I gave the pool a not very original name of “MainPool” and chose SHR-2 as the RAID type. Then I proceed through the wizard and selected the 4 drives I installed to be part of this pool.
Next I clicked on the create new volume button and chose the storage pool I just created. I set the volume size to max because I only want 1 volume for all the 4 drives and then I was offered the choice of file system: Btrfs or ext – I went with the Btrfs option as it was the recommended option..
Once all this was done the NAS started running a parity consistency check check on the drives.
Setting Up A Share
Now the pool and volume are up and running it’s time to store some files!
I went to the Shared Folder Creation wizard and created a test share and then setup read/write permissions for myself.

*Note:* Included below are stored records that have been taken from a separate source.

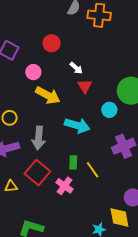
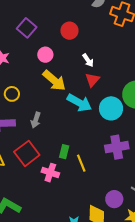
cyan circle: (109, 110) -> (111, 108), size x1.5
cyan arrow: (77, 125) -> (79, 103), moved
gray arrow: (39, 138) -> (36, 120), size x0.7
pink cross: (65, 186) -> (50, 173), turned -30

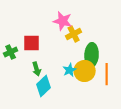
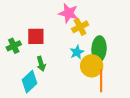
cyan star: (70, 70) -> (77, 52), moved
orange line: (107, 74) -> (101, 81), moved
cyan diamond: (44, 86) -> (29, 82), moved

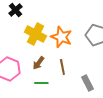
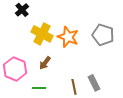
brown line: (62, 67) -> (74, 87), moved
green line: (41, 83) -> (39, 88), moved

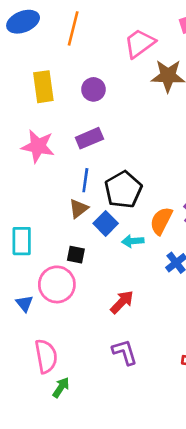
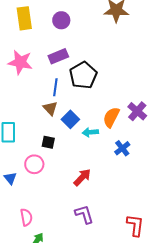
black pentagon: (123, 190) -> (83, 75), moved
brown triangle: (79, 209) -> (50, 108), turned -35
pink circle: (57, 284) -> (34, 164), size x0.7
pink semicircle: (46, 356) -> (26, 217), size x0.7

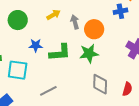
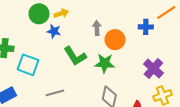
yellow arrow: (54, 15) -> (61, 13), moved
blue star: (36, 45) -> (54, 31), moved
green L-shape: (60, 52) -> (75, 56), turned 50

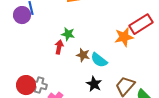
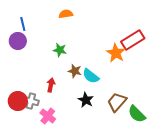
purple circle: (22, 15) -> (18, 41), moved
orange star: (124, 37) -> (116, 53), turned -30
red arrow: (59, 47) -> (51, 85), moved

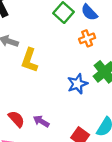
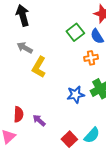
red semicircle: (16, 119) -> (19, 114), turned 35

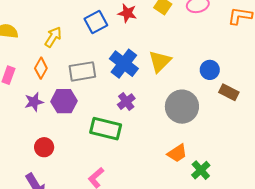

Now heading over to Windows File Explorer and navigating to the NAS I had to provide credentials which I did for the user I created earlier:
Now I can navigate to the Test1 share and create my first NAS-ed file :)
Setup Summary and First Impressions
One thing to bear in mind is that setting up a NAS is not the same as just plugging in an external USB. The Synology DS1618+ offers loads of configuration options and other than a short stumble where I learned about Storage Pools and Volumes the process was pretty painless. I now have the ability to store and retrieve files from anywhere in the house and also know that even if 2 of the 4 hard disks failed I would not lose data.
At this point I have not setup any backups so I won’t be putting any critical files on the NAS yet, I’m also looking forward to setting up things such as Cloud Sync that will sync Dropbox, Onedrive, etc to the NAS – at the moment due to smaller SSD sizes on my machines I’m having to make use of Dropbox selective sync all the time which is a bit annoying – having my entire Dropbox account on my local network will hopefully make things a lot nicer!.
I’m also looking forward to playing with the Synology Docker container support.